[TESTO FORNITO]:
■ ■ ■ ■ ■
Il soggetto fallito tra pretesa tributaria, inerzia del curatore e diniego di giustizia

Mauro Tortorelli
13 Settembre 2016

In costanza di fallimento, il soggetto fallito non può effettuare pagamenti avendo perso la disponibilità dei propri beni. Va dunque negato ab origine il diritto del fallito di presentare istanza di accertamento con adesione, per l'impossibilità di assolvere all'onere del pagamento nel termine di legge previsto per il perfezionamento della definizione bonaria della lite.
Massima

In costanza di fallimento, il soggetto fallito non può effettuare pagamenti avendo perso la disponibilità dei propri beni. Va dunque negato ab origine il diritto del fallito di presentare istanza di accertamento con adesione, per l'impossibilità di assolvere all'onere del pagamento nel termine di legge previsto per il perfezionamento della definizione bonaria della lite. La richiesta di accertamento con adesione presentata dal fallito non comporta la sospensione del termine per l'impugnazione dell'avviso di accertamento, ne consegue l'inammissibilità del ricorso prodotto oltre il termine di legge ordinario previsto dall'art. 21, D.Lgs. 31 dicembre 1992, n. 546.

Il caso

L'Agenzia delle Entrate notificava al curatore fallimentare e al soggetto fallito l'avviso di accertamento relativo ad imposte dovute dal contribuente prima della dichiarazione di fallimento.

Il curatore mostrava disinteresse verso l'atto impositivo notificatogli sicché, al fine di evitare un aggravamento della propria posizione debitoria nei confronti dell'erario, il fallito chiedeva all'ente impositore di definire bonariamente la potenziale lite mediante ricorso all'accertamento con adesione e, per l'effetto, godeva della sospensione (90 giorni) del termine di legge previsto (60 giorni) per l'eventuale impugnazione dell'atto impositivo.

All'esito negativo del procedimento di adesione, l'interessato produceva ricorso all'Agenzia delle Entrate, la quale, in giudizio, ne eccepiva l'inammissibilità perché notificato oltre l'ordinario termine di legge previsto per l'impugnazione. L'ente impositore osservava, infatti, che il fallito non avrebbe potuto ricorrere all'istituto dell'accertamento con adesione disciplinato dal D.Lgs. 19 giugno 1997, n. 218, e quindi usufruire della sospensione del termine per l'impugnazione, perché, per espressa previsione normativa, l'esito positivo del tentativo di adesione è subordinato al pagamento nel termine di legge previsto dell'importo del debito concordato tra le parti (cfr. artt. 8 e 9, D.Lgs. n. 218/1997). E poiché nel caso concreto l'istante dell'accertamento con adesione era un contribuente privo della disponibilità dei propri beni perché attratti alla procedura fallimentare, gli erano inibiti atti e pagamenti che potessero diminuire il proprio patrimonio in danno ai creditori, sicché l'accertamento con adesione doveva ritenersi inibito al ricorrente, perché destinato a non perfezionarsi e a non avere alcuna efficacia giuridica.
■ ■ ■ ■ ■
[COMPITI RICHIESTI]:
**a)** Rispondi a queste domande sul testo riguardante il soggetto fallito:
(i) Di quanti giorni di sospensione del termine per l'impugnazione ha goduto il fallito?
(ii) Quale articolo e quale decreto prevedono il termine di legge ordinario per il ricorso, secondo la massima?
(iii) Quale decreto disciplina l'istituto dell'accertamento con adesione?
**b)** Prosegui il testo sul soggetto fallito a partire dalla frase successiva all'ultima riportata.

[RIGHE DI DATI]:
■ ■ ■ ■ ■
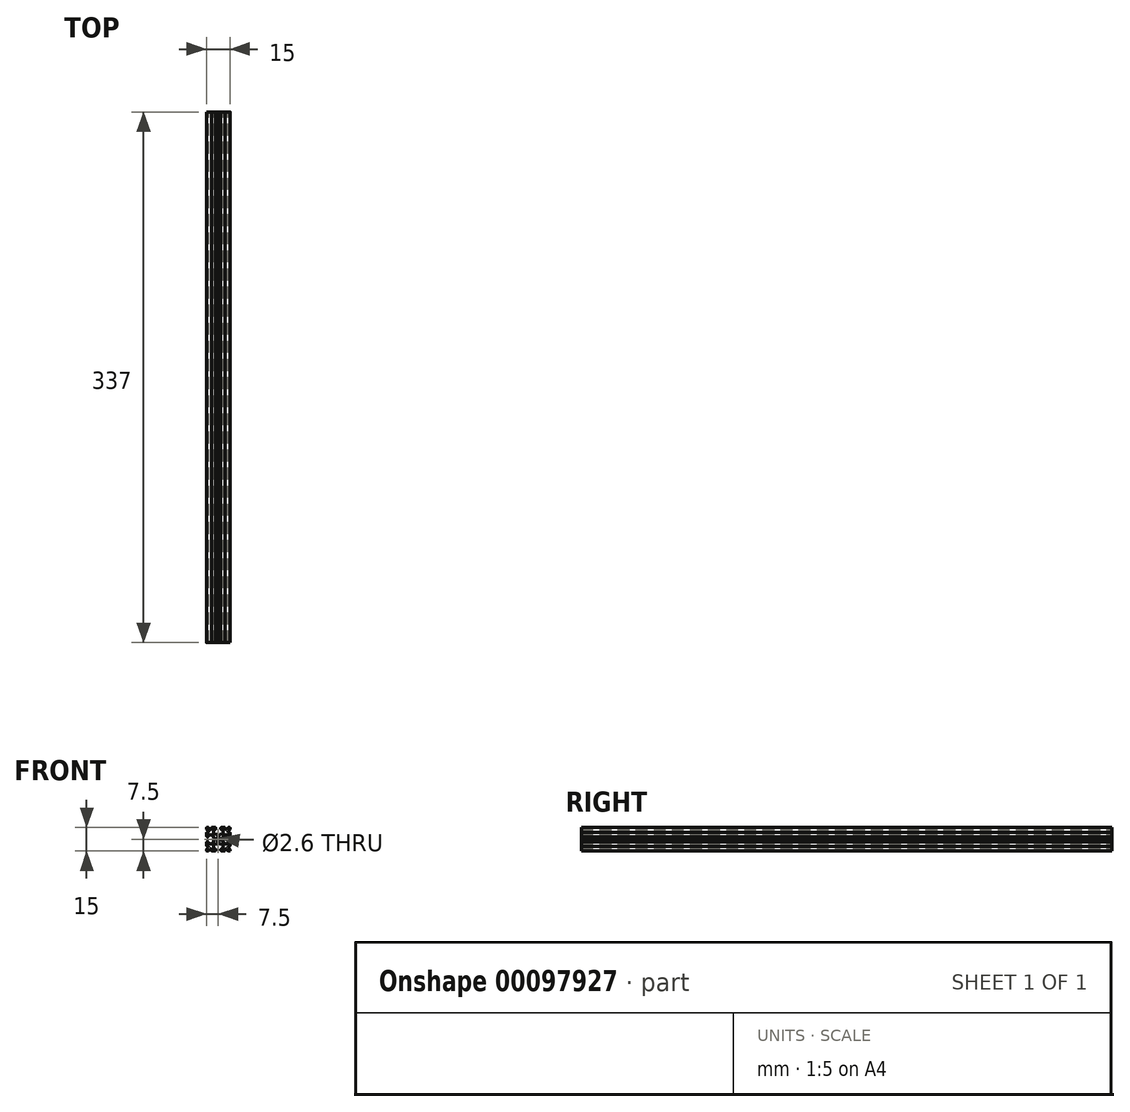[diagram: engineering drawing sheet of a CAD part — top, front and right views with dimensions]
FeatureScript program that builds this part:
■ ■ ■ ■ ■
[RISPOSTE]:
**a)**
(i) 90 giorni.
(ii) L'art. 21 del D.Lgs. 31 dicembre 1992, n. 546.
(iii) Il D.Lgs. 19 giugno 1997, n. 218.

**b)**
I giudici di merito, di prime cure e di appello, accoglievano la tesi prospettata dalla parte pubblica e dichiaravano inammissibile, per tardività, il ricorso prodotto dal fallito nel termine prorogato dalla richiesta di accertamento con adesione ai sensi del D.Lgs. n. 218/1997.

Con riferimento alla sentenza in commento, a base della decisione assunta i giudici di appello all'uopo affermavano “… il fallito non può, in costanza di fallimento, effettuare dei pagamenti, avendo perso la disponibilità dei propri beni e non essendo tornato in bonis. Pertanto l'istanza di accertamento che presentasse, non potendo perfezionarsi con il pagamento di quanto pattuito, sarebbe sostanzialmente inefficace. Va quindi negato ad origine il diritto del fallito di presentare tale istanza”.

La questione

La questione oggetto del giudizio si sostanzia nella determinazione del legittimo esercizio della facoltà di accesso, da parte di un soggetto fallito che abbia subito lo spossessamento dei propri beni a favore della procedura fallimentare, all'istituto dell'accertamento con adesione, la cui disciplina prevede, all'art. 6, comma 3, la sospensione del termine per l'impugnazione per un periodo di novanta giorni dalla presentazione della relativa istanza.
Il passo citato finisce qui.